--- Information provided Enclosed Below ---

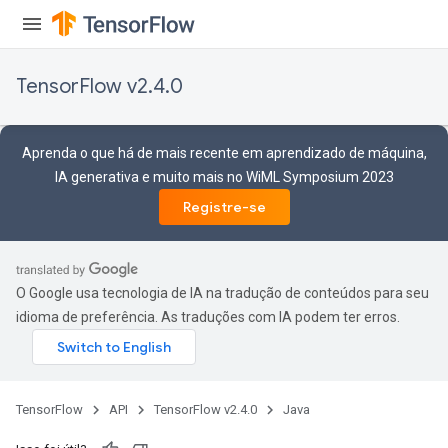
TensorFlow v2.4.0
Aprenda o que há de mais recente em aprendizado de máquina,
IA generativa e muito mais no WiML Symposium 2023
Registre-se
O Google usa tecnologia de IA na tradução de conteúdos para seu
idioma de preferência. As traduções com IA podem ter erros.
TensorFlow
API
TensorFlow v2.4.0
Java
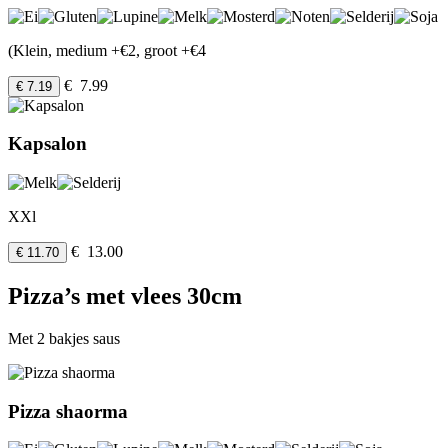
(Klein, medium +€2, groot +€4
€ 7.99
€ 7.19
Kapsalon
XXl
€ 13.00
€ 11.70
Pizza’s met vlees 30cm
Met 2 bakjes saus
Pizza shaorma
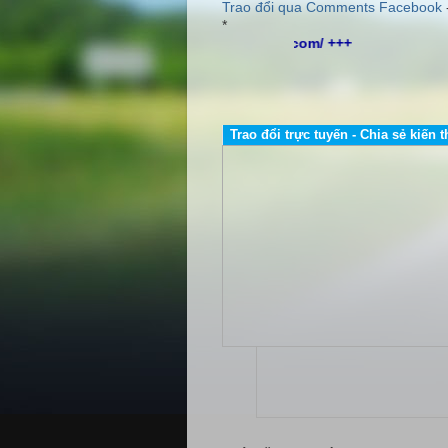
Trao đổi qua Comments Facebook
*
Trao đổi trực tuyến - Chia sẻ kiến t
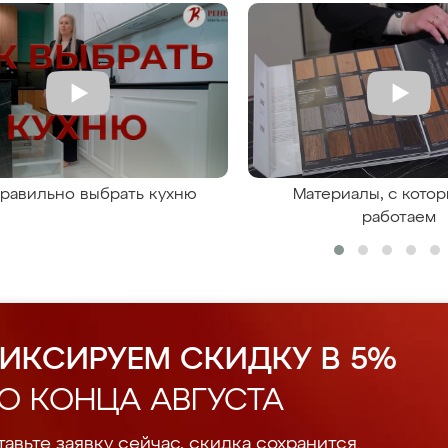
правильно выбрать кухню
Материалы, с кото
работаем
ИКСИРУЕМ СКИДКУ В 5%
О КОНЦА АВГУСТА
авьте заявку сейчас, скидка сохранится.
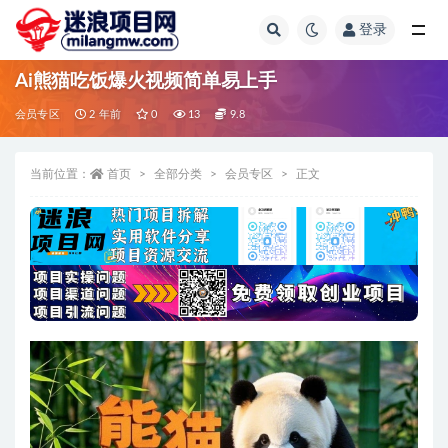
登录
全部
Ai熊猫吃饭爆火视频简单易上手
会员专区
2 年前
0
13
9.8
当前位置：
首页
全部分类
会员专区
正文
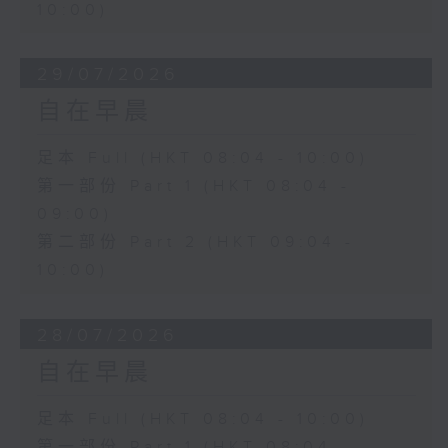
10:00)
29/07/2026
自在早晨
足本 Full (HKT 08:04 - 10:00)
第一部份 Part 1 (HKT 08:04 -
09:00)
第二部份 Part 2 (HKT 09:04 -
10:00)
28/07/2026
自在早晨
足本 Full (HKT 08:04 - 10:00)
第一部份 Part 1 (HKT 08:04 -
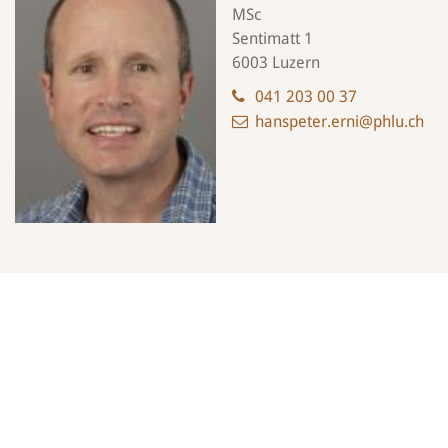
MSc
Sentimatt 1
6003 Luzern
041 203 00 37
hanspeter.erni@phlu.ch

--- End of Enclosed Information provided ---

Exercise instructions | Please leave the images out and retype the rest of the material exactly.

Answer space |
TensorFlow v2.4.0
Aprenda o que há de mais recente em aprendizado de máquina,
IA generativa e muito mais no WiML Symposium 2023
Registre-se
O Google usa tecnologia de IA na tradução de conteúdos para seu
idioma de preferência. As traduções com IA podem ter erros.
TensorFlow
API
TensorFlow v2.4.0
Java
(Klein, medium +€2, groot +€4
€ 7.99
€ 7.19
Kapsalon
XXl
€ 13.00
€ 11.70
Pizza’s met vlees 30cm
Met 2 bakjes saus
Pizza shaorma
Trao đổi qua Comments Facebook
*
Trao đổi trực tuyến - Chia sẻ kiến t
правильно выбрать кухню
Материалы, с кото
работаем
ИКСИРУЕМ СКИДКУ В 5%
О КОНЦА АВГУСТА
авьте заявку сейчас, скидка сохранится.
登录
全部
Ai熊猫吃饭爆火视频简单易上手
会员专区
2 年前
0
13
9.8
当前位置：
首页
全部分类
会员专区
正文
10:00)
29/07/2026
自在早晨
足本 Full (HKT 08:04 - 10:00)
第一部份 Part 1 (HKT 08:04 -
09:00)
第二部份 Part 2 (HKT 09:04 -
10:00)
28/07/2026
自在早晨
足本 Full (HKT 08:04 - 10:00)
第一部份 Part 1 (HKT 08:04 -
MSc
Sentimatt 1
6003 Luzern
041 203 00 37
hanspeter.erni@phlu.ch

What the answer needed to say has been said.